Last night I couldn't sleep because I was thinking about all the juicy data in the newly released MPs' allowances. Unfortunately, the government chose to releases these as scanned PDFs which makes them open but hard to work with.
Nevertheless, I figured it would be fun to grab a couple of MPs' allowances, type them into a spreadsheet and then run a little test with them. I chose two MPs: Alistair Darling (because he's the Chancellor and keeps tabs on everyone's money) and Harriet Harman (because she is listed as one of the cheapest MPs of all).
I obtained the PDF files for 2007-2008 here and here and entered into a spreadsheet the amounts listed on the expense claim forms line by line (excluding totals and not delving into receipts for additional breakdowns).
Then I wrote a little program to do the Benford's Law analysis of the first digits of these line items. From that I was able to plot the expected frequency of each digit and the actual.

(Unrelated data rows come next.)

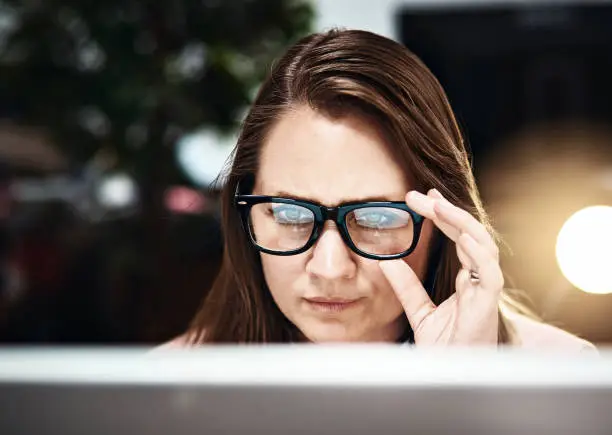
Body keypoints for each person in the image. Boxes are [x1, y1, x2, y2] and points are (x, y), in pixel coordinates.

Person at [168, 29, 595, 349]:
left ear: (443, 222)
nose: (330, 269)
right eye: (290, 215)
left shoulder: (563, 370)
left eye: (376, 218)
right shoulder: (169, 388)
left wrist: (462, 395)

Here's the data for Harriet Harman:
You can see that the actual figures and the predicted follow along together rather nicely and if you do a chi-squared test to check for the correlation between the two you get a figure of 6.78 which indicates that it's not possible to reject the notion that "the figures in Harman's expense claims follow the Benford's Law distribution".
So, then I turned to the Chancellor and got a rather different chart:
And the chi-squared test comes out at 18.19 indicating that his expenses aren't following Benford's Law.
So then you have to ask yourself why? And in particular why does the Chancellor have "too many" 3s and 4s. The answer may lie in the expense claims themselves.
If you pop into the Chancellor's Additional Cost Allowance PDF you'll see that he claimed exactly £300 for food in May, July, September, October, November and December 2007.
The figures are exact and there are no receipts because they are not required for food bills. So, it's probably the case that these extra six number 3s account for the fact that he's got six more 3s than expected.
Now what about the fours, there are eleven more of those than expected. Note that these expected numbers don't have to match exactly the actual numbers. The idea is just to follow Benford's Law fairly closely.
So what accounts for the extra 4s? Perhaps the six occurrences of an exactly £45 telephone bill that he's claimed for.
Now, I'm not trying to claim that Mr Darling's expense claim is fradulent, but Benford's Law is interesting because it can tell you where to go look for oddities. And the oddest thing I see is that the parliamentary rules allow an MP to make expenses claims without receipts. I know that I couldn't get away with an expense claim without receipts in my company.
There are precisely three receipts in the Chancellor's Additional Cost Allowance claim; contrast that with Gordon Brown's which is a veritable receipt mountain.
And now, I know, you are dying to see the PM's chart. Well, here it is. It's a bit like Harriet Harman's. The figures are close to what is expected.
And Brown's chi-squared is 9.37 (meaning his figures follow the Benford's Law distribution).